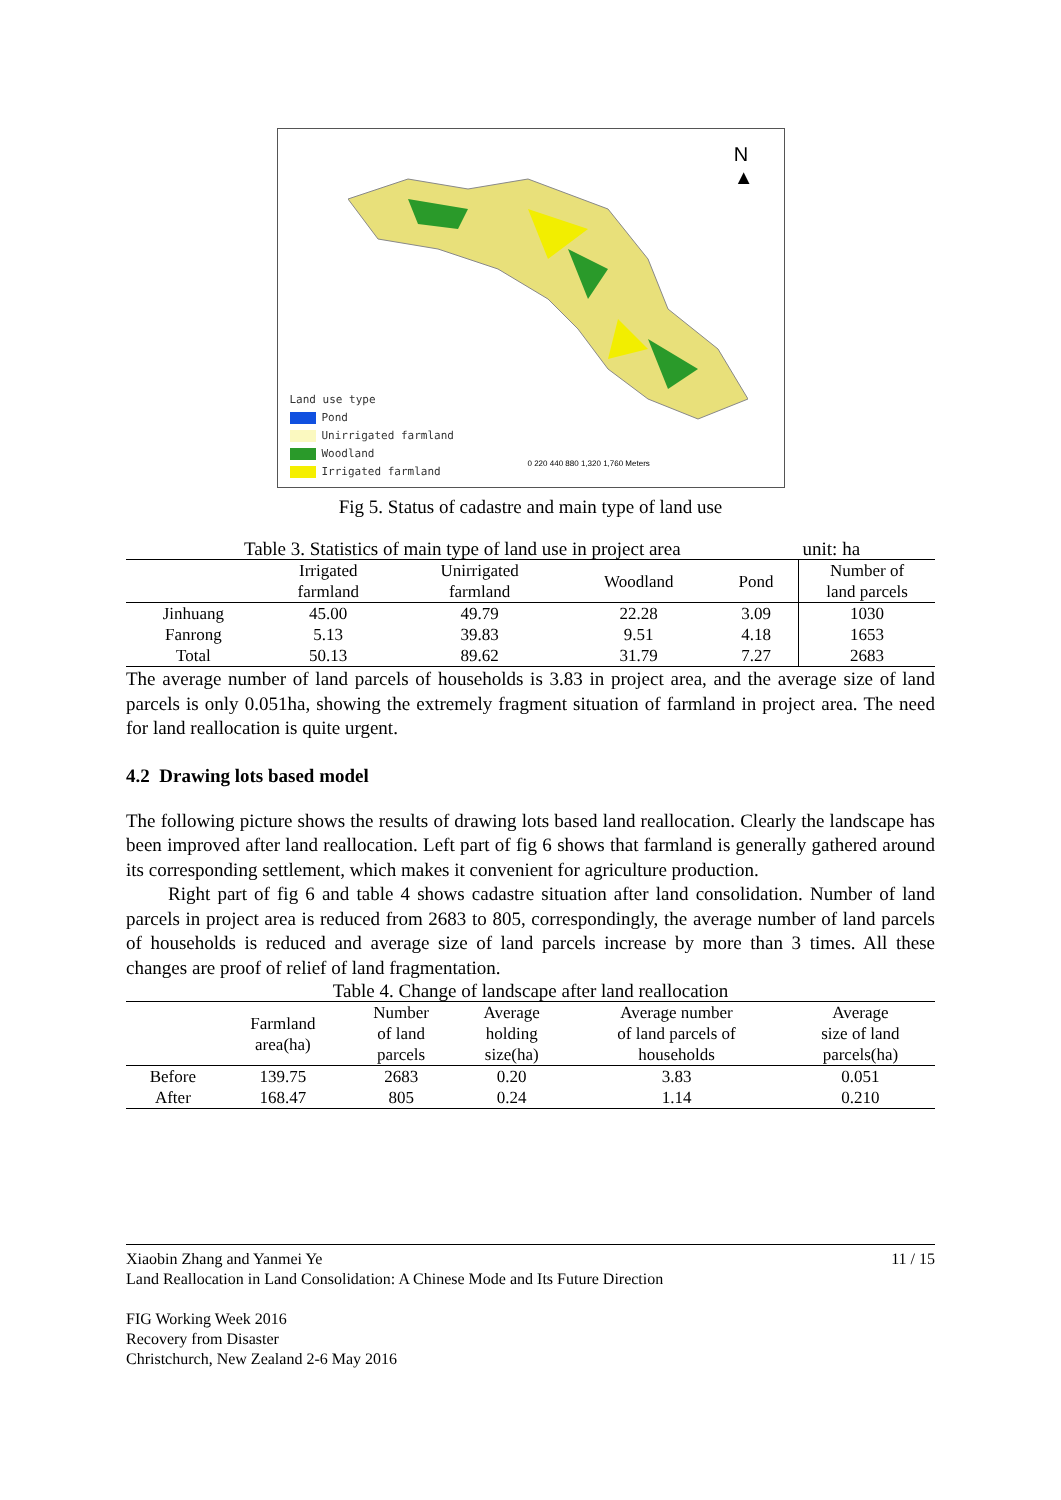N
▲
Land use type
Pond
Unirrigated farmland
Woodland
Irrigated farmland
0 220 440 880 1,320 1,760 Meters
Fig 5. Status of cadastre and main type of land use
| Table 3. Statistics of main type of land use in project area | | | | | unit: ha |
| | Irrigated farmland | Unirrigated farmland | Woodland | Pond | Number of land parcels |
| Jinhuang | 45.00 | 49.79 | 22.28 | 3.09 | 1030 |
| Fanrong | 5.13 | 39.83 | 9.51 | 4.18 | 1653 |
| Total | 50.13 | 89.62 | 31.79 | 7.27 | 2683 |
The average number of land parcels of households is 3.83 in project area, and the average size of land parcels is only 0.051ha, showing the extremely fragment situation of farmland in project area. The need for land reallocation is quite urgent.
4.2 Drawing lots based model
The following picture shows the results of drawing lots based land reallocation. Clearly the landscape has been improved after land reallocation. Left part of fig 6 shows that farmland is generally gathered around its corresponding settlement, which makes it convenient for agriculture production.
Right part of fig 6 and table 4 shows cadastre situation after land consolidation. Number of land parcels in project area is reduced from 2683 to 805, correspondingly, the average number of land parcels of households is reduced and average size of land parcels increase by more than 3 times. All these changes are proof of relief of land fragmentation.
| Table 4. Change of landscape after land reallocation | | | | | |
| | Farmland area(ha) | Number of land parcels | Average holding size(ha) | Average number of land parcels of households | Average size of land parcels(ha) |
| Before | 139.75 | 2683 | 0.20 | 3.83 | 0.051 |
| After | 168.47 | 805 | 0.24 | 1.14 | 0.210 |
Xiaobin Zhang and Yanmei Ye 11 / 15
Land Reallocation in Land Consolidation: A Chinese Mode and Its Future Direction
FIG Working Week 2016
Recovery from Disaster
Christchurch, New Zealand 2-6 May 2016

_ _ _

Your task is to retype the entries verbatim, starting with the line that holds "3.09 | 1030 |" and stopping after the line that holds "7.27 | 2683 |".

ANSWER SECTION:
| Jinhuang | 45.00 | 49.79 | 22.28 | 3.09 | 1030 |
| Fanrong | 5.13 | 39.83 | 9.51 | 4.18 | 1653 |
| Total | 50.13 | 89.62 | 31.79 | 7.27 | 2683 |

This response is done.